Home > Net >  Separate HTTP requests for each dropdown or a single request for a fat FormViewModel?
Separate HTTP requests for each dropdown or a single request for a fat FormViewModel?

Time:10-31

If the view which serves for creating an item contains some dropboxes / checkboxes / whatever with values from the server, should it send separate requests for filling up those controls with values (one request per each collection of data) or it is better to have a single api endpoint that returns all of the necessary data for filling up the form on front-end?

For the sake of simplicity, I've simulated here an example: Say we're building an app for a car servicing company where clients can make appointments:

enter image description here

Should the front-end app make 2 get requests to api/models and api/services, or these collections can be returned from the server in a single response (from api/appointments/createformdata), What are the best practices regarding to this?

Thank you in advance!

CodePudding user response:

Well, since in your example, both combo boxes need values, then I would load up on first page load. There would be no need for separate requests unless those combo boxes are dependent on data in the form, and then in that case you have no choice but to wait for user input to determine that.

so, say you have two combo boxes, and the 2nd one is cascaded by the 1st combo choice? Well, the first combo box does not change - so load it up at page load time, and you have to do that anyway. No use writing out separate events or code to load that first combo that MUST be loaded in the first place.

however, the 2nd combo box?

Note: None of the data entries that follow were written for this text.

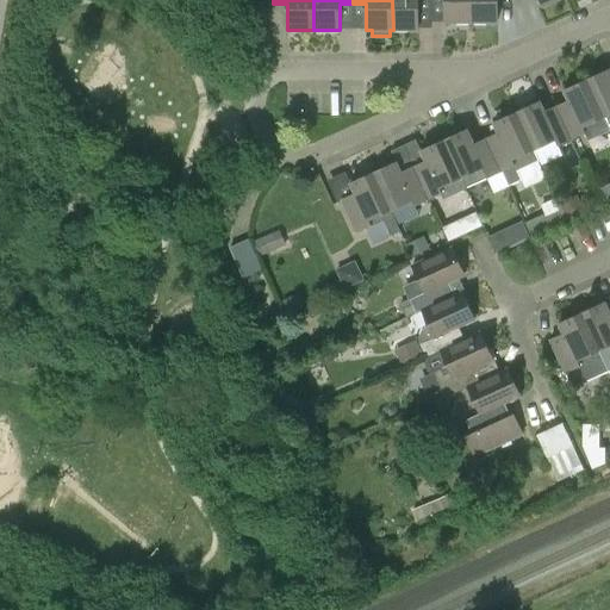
[(392,0),(393,30),(394,29),(394,31),(408,32),(408,30),(418,30),(418,5),(431,5),(431,0),(392,0)]
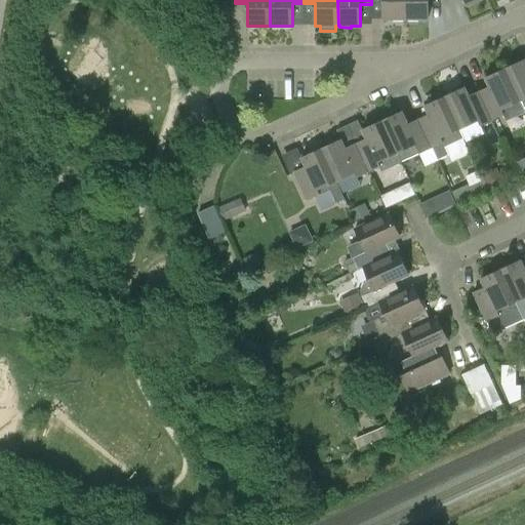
[(405,0),(371,0),(371,4),(384,4),(384,19),(405,18),(405,0)]
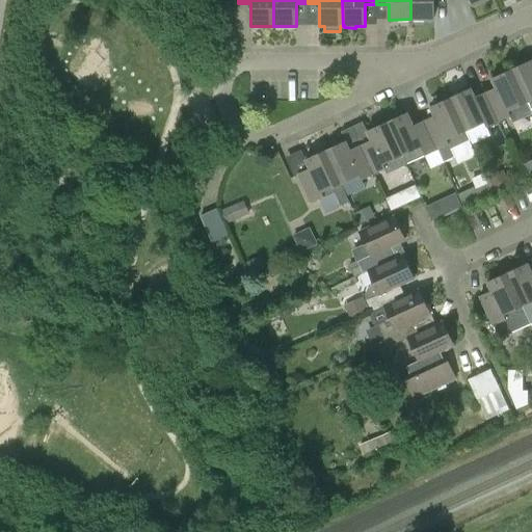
[(410,0),(410,19),(433,19),(433,0),(410,0)]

Well, since its values are based on the first one, then once again, you have no choice, do you?

So, I don't see any real use case, that if two combo boxes are independent to each other, then I see next to no reason why separate requests would be required, and that just loading up both combo boxes on first page load would not suffice here? (then you don't need ANY separate requests).

Now, if there is some kind of tab, or UI and the user can't see nor use the combo boxes right away, or may never even select say some tab out of a tab control? Well, ok, in that case then you speed up the page load by not filling out the combo boxes until such time the user gets to that part of the form (maybe some pop dialog, or maybe some kind of wizard steps).

But, once again, if the two combo boxes are not dependent on each other? Then I see no reason to use two requests or events to load up both of them. But then again, it would beg the question as to how you did in the past load up the combo boxes anyway?

I mean, if each combo box was some ajax call, then keep using two of them, and keep the two requests. Since attempting to merge, or put two ajax calls that fill out two combo boxes as one call is a pain, and does not follow a re-use design patter. The result is messy code, and worse force you to write code that does two things.

I mean, if you build a nice general routine to call fill out the combo box, then continue to use that code to fill out the 2nd one. I would not blow up really nice working code to somehow fill out two simple combo boxes on a page and attempt to use one request for that filing out of the combo boxes.

And as I stated, if the combo boxes are in plain view from the start of the page load, then code behind on first page load is the place to do this unless some rather huge performance issue were to crop up. As a result, you now don't have ANY separate requests to fill out the combo's, do you?

But then again, a combo box is good for what, 30, maybe 50 choices tops, and after that, you need a different UI, and thus once again, you don't have a problem performance wise by doing this either way, do you?

And if you are trying to fix or avoid a performance problem? Then you putting too many choices into the combo box, and that is the wrong ui choice, and then once again, you don't have this issue, do you?